* _WORK REQUIRED_
In your copy, leave out the pictures and reproduce the listing below exactly.

═══ THE DATA

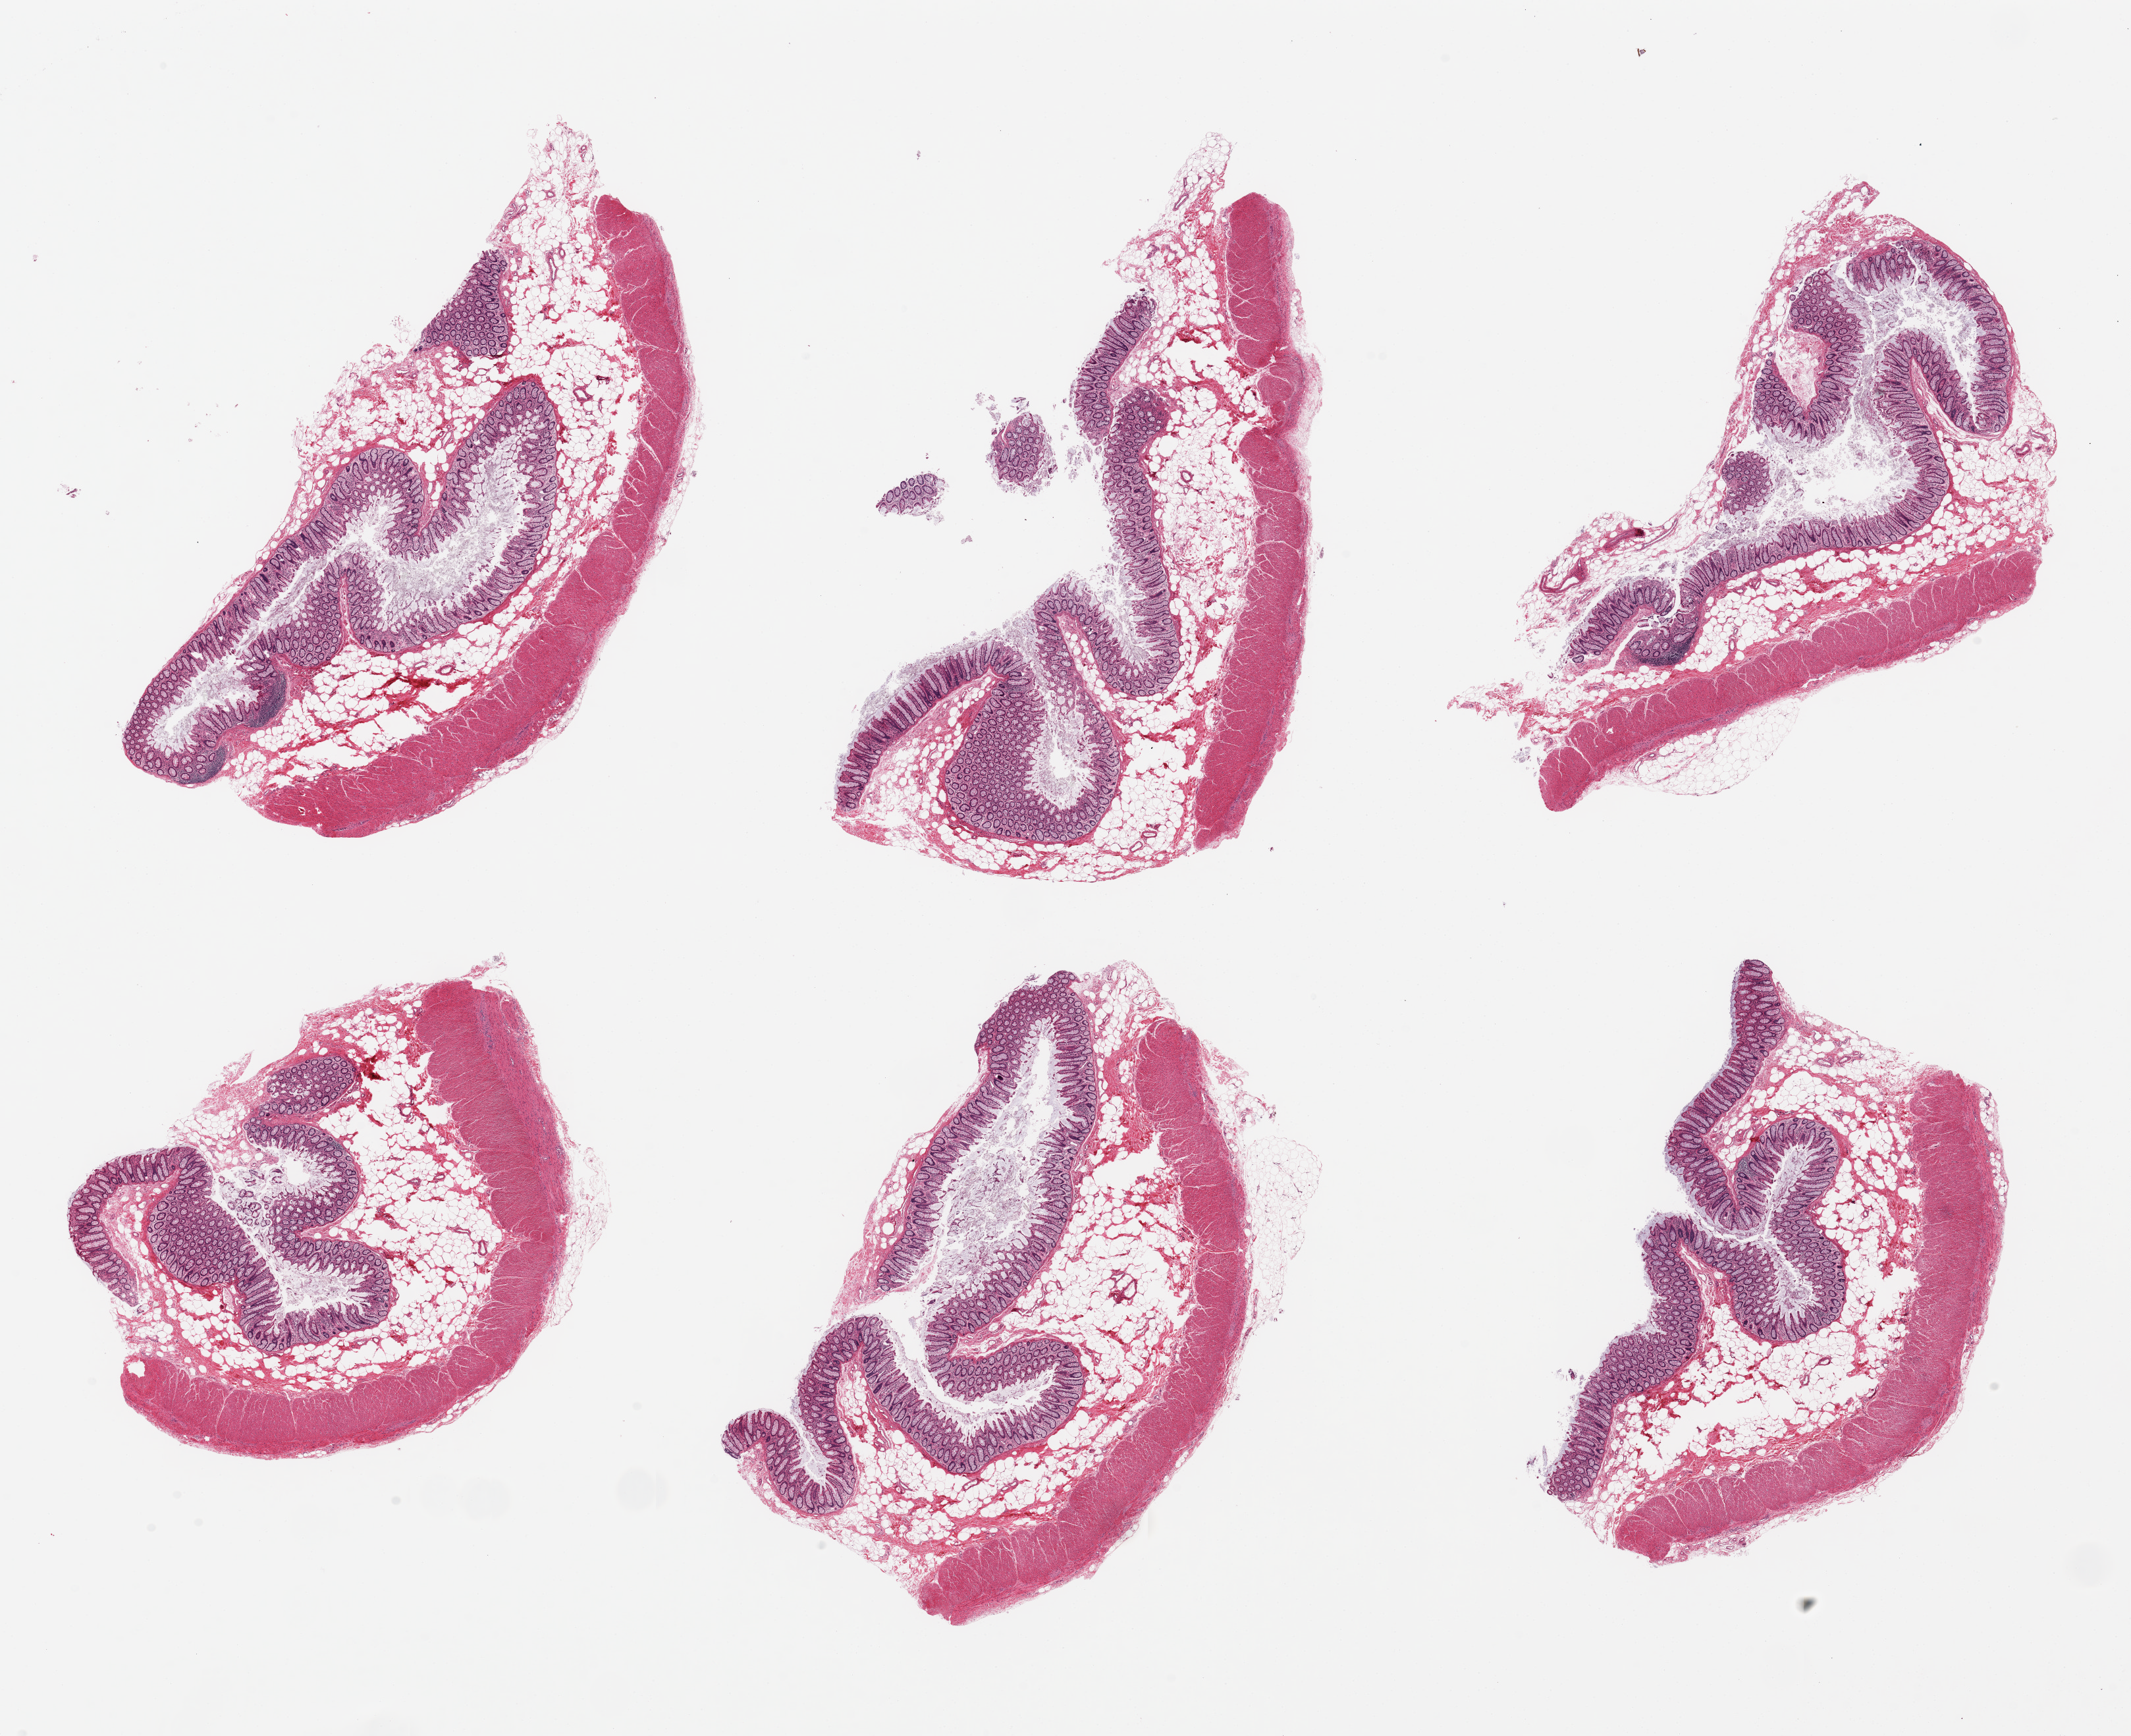
Whole-slide image, hematoxylin and eosin (H&E) stain — shown as a low-resolution overview of the whole scanned area (about 25.6 x 20.8 mm). PAXgene-fixed, paraffin-embedded tissue. Sampled site (target tissue): transverse colon. Tissue donor sample. Male donor.
Review note (as recorded): 6 pieces ~8x3mm. Mucosa remarkably well-preserved, ~10-20% of thickness.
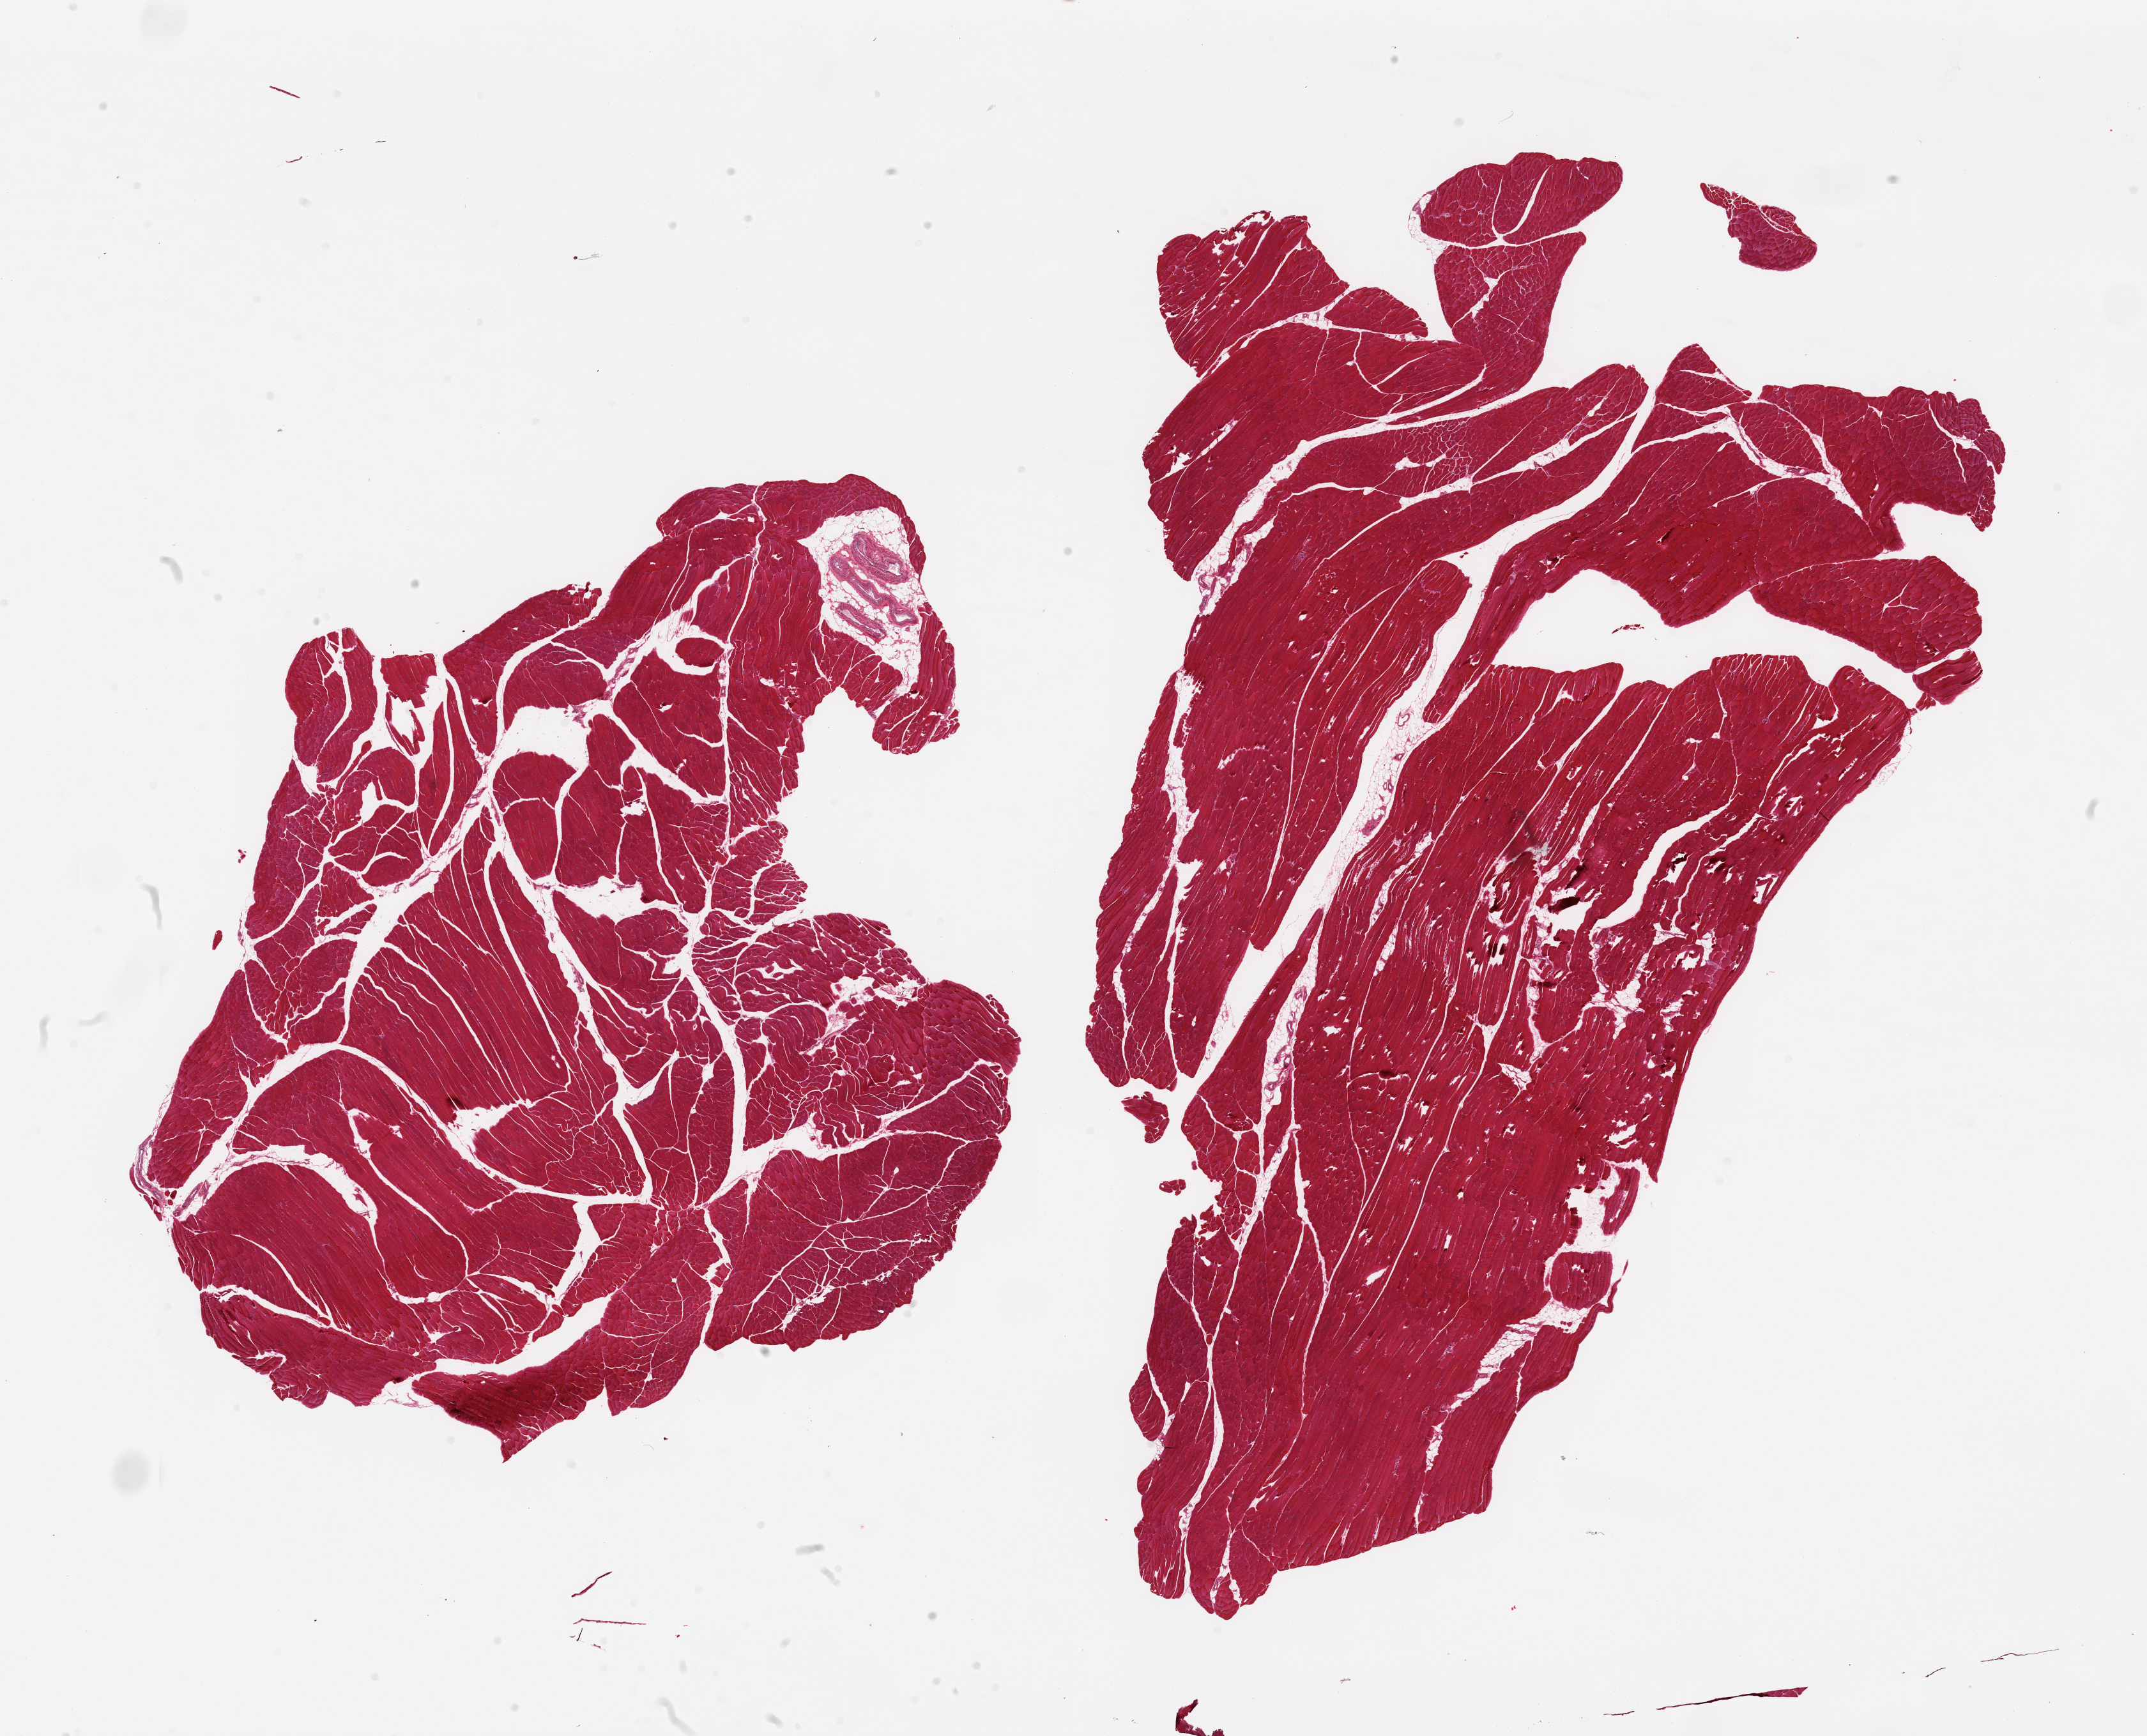
Whole-slide image, H&E stain — low-resolution overview of the scanned area, about 26.6 x 21.5 mm. PAXgene-fixed paraffin-embedded (PFPE) section. Target tissue: skeletal muscle. Tissue donor sample.
Review note (as recorded): 2 pieces, ~5-10% interstitial fat.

══════

* _EXERCISE RESPONSE_
Whole-slide image, hematoxylin and eosin (H&E) stain — shown as a low-resolution overview of the whole scanned area (about 25.6 x 20.8 mm). PAXgene-fixed, paraffin-embedded tissue. Sampled site (target tissue): transverse colon. Tissue donor sample. Male donor.
Review note (as recorded): 6 pieces ~8x3mm. Mucosa remarkably well-preserved, ~10-20% of thickness.
Whole-slide image, H&E stain — low-resolution overview of the scanned area, about 26.6 x 21.5 mm. PAXgene-fixed paraffin-embedded (PFPE) section. Target tissue: skeletal muscle. Tissue donor sample.
Review note (as recorded): 2 pieces, ~5-10% interstitial fat.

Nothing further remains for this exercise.